■ **What you should do**
Copying exactly, give the lines in the material below from the one with "4: (404, 253, 0.66)" to the one with "29: (442, 39, 0.62)", ends included, and nothing besides.

■ **Input for this task**
--------------------

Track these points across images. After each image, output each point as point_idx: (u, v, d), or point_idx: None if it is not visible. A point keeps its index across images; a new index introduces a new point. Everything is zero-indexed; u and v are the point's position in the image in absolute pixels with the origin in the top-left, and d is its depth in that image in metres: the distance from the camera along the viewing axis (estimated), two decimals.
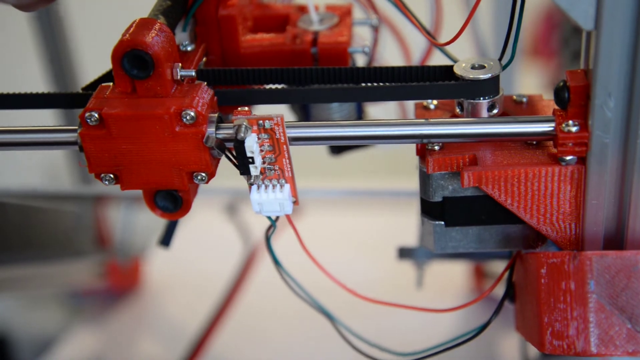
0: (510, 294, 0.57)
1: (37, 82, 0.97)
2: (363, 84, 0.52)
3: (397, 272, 0.87)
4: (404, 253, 0.66)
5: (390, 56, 0.64)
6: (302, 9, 0.60)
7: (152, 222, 0.97)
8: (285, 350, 0.96)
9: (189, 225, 1.21)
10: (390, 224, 0.99)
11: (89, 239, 1.01)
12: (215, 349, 0.94)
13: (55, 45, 0.92)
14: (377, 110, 0.63)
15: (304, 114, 0.61)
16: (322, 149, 0.66)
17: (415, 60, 0.67)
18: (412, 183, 0.56)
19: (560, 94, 0.48)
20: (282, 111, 0.50)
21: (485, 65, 0.51)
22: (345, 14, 0.60)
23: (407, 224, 0.81)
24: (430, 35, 0.55)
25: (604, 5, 0.43)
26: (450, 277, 0.96)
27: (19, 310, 1.13)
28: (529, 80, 1.49)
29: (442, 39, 0.62)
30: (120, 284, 1.05)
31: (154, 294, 1.09)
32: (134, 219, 1.06)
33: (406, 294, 0.69)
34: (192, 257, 1.13)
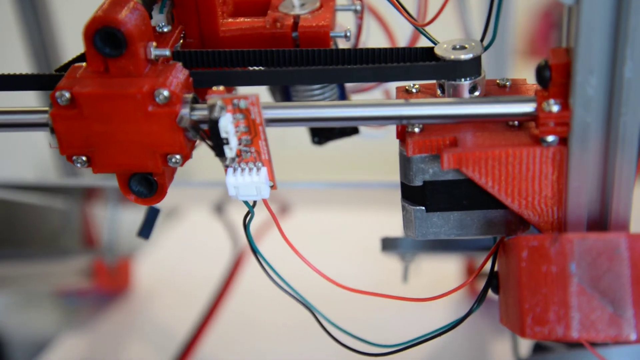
0: (494, 284, 0.56)
1: (20, 64, 0.95)
2: (342, 66, 0.51)
3: (384, 266, 0.85)
4: (388, 244, 0.65)
5: (375, 43, 0.63)
6: None
7: (141, 221, 0.96)
8: (274, 351, 0.95)
9: (178, 226, 1.20)
10: (377, 218, 0.98)
11: (76, 238, 1.00)
12: (204, 351, 0.92)
13: (38, 26, 0.90)
14: (362, 97, 0.62)
15: (285, 97, 0.60)
16: (306, 141, 0.65)
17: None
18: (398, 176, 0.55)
19: (542, 72, 0.46)
20: (263, 96, 0.50)
21: (467, 46, 0.50)
22: None
23: (395, 218, 0.80)
24: (412, 17, 0.54)
25: None
26: (441, 273, 0.95)
27: (4, 312, 1.11)
28: (529, 81, 1.47)
29: (428, 24, 0.61)
30: (109, 285, 1.04)
31: (143, 295, 1.08)
32: (122, 218, 1.05)
33: (393, 289, 0.68)
34: (182, 258, 1.12)
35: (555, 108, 0.46)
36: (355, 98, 0.63)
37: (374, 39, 0.63)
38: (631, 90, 0.44)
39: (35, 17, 0.89)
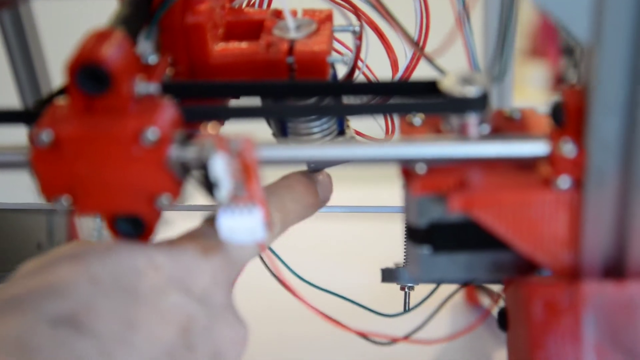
0: (503, 321, 0.53)
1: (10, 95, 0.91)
2: (342, 99, 0.49)
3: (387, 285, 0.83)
4: (388, 275, 0.62)
5: (378, 63, 0.60)
6: (278, 15, 0.56)
7: None
8: None
9: (167, 234, 1.16)
10: (379, 233, 0.95)
11: None
12: None
13: (26, 53, 0.87)
14: (360, 123, 0.59)
15: (281, 127, 0.57)
16: None
17: (402, 67, 0.63)
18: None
19: (557, 113, 0.44)
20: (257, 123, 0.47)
21: (474, 79, 0.46)
22: (324, 20, 0.55)
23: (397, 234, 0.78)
24: (415, 43, 0.51)
25: (605, 18, 0.39)
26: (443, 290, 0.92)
27: None
28: (529, 81, 1.44)
29: (430, 45, 0.58)
30: None
31: None
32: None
33: (396, 310, 0.65)
34: None
35: (570, 150, 0.43)
36: (353, 123, 0.60)
37: (375, 56, 0.60)
38: None
39: (23, 43, 0.85)
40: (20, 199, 0.78)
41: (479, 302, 0.83)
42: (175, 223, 1.17)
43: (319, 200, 0.54)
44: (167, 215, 1.11)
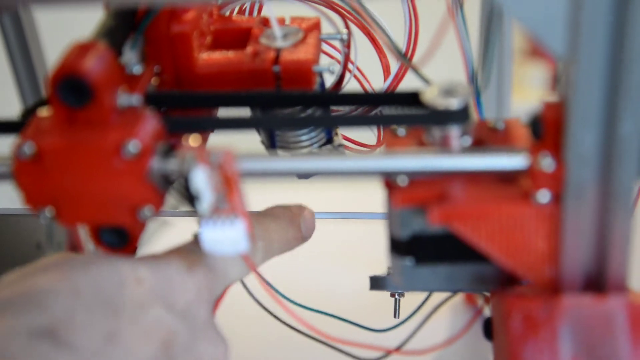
0: (488, 330, 0.53)
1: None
2: (329, 108, 0.49)
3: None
4: (376, 283, 0.62)
5: (371, 68, 0.60)
6: (266, 23, 0.56)
7: None
8: None
9: (166, 234, 1.16)
10: (370, 236, 0.95)
11: (61, 250, 0.97)
12: None
13: (28, 58, 0.87)
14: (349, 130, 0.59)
15: (269, 136, 0.57)
16: None
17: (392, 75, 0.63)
18: None
19: (535, 126, 0.43)
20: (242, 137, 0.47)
21: (455, 91, 0.46)
22: (312, 28, 0.56)
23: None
24: (402, 55, 0.51)
25: (581, 32, 0.39)
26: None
27: None
28: (529, 81, 1.44)
29: (420, 52, 0.58)
30: None
31: None
32: None
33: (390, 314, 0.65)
34: None
35: (549, 164, 0.43)
36: (341, 129, 0.60)
37: (367, 60, 0.59)
38: (628, 146, 0.41)
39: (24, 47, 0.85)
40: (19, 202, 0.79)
41: (477, 302, 0.83)
42: (175, 225, 1.18)
43: (301, 235, 0.54)
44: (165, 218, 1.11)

--------------------

■ **Exercise answer**
4: (404, 253, 0.66)
5: (390, 56, 0.64)
6: (302, 9, 0.60)
7: (152, 222, 0.97)
8: (285, 350, 0.96)
9: (189, 225, 1.21)
10: (390, 224, 0.99)
11: (89, 239, 1.01)
12: (215, 349, 0.94)
13: (55, 45, 0.92)
14: (377, 110, 0.63)
15: (304, 114, 0.61)
16: (322, 149, 0.66)
17: (415, 60, 0.67)
18: (412, 183, 0.56)
19: (560, 94, 0.48)
20: (282, 111, 0.50)
21: (485, 65, 0.51)
22: (345, 14, 0.60)
23: (407, 224, 0.81)
24: (430, 35, 0.55)
25: (604, 5, 0.43)
26: (450, 277, 0.96)
27: (19, 310, 1.13)
28: (529, 80, 1.49)
29: (442, 39, 0.62)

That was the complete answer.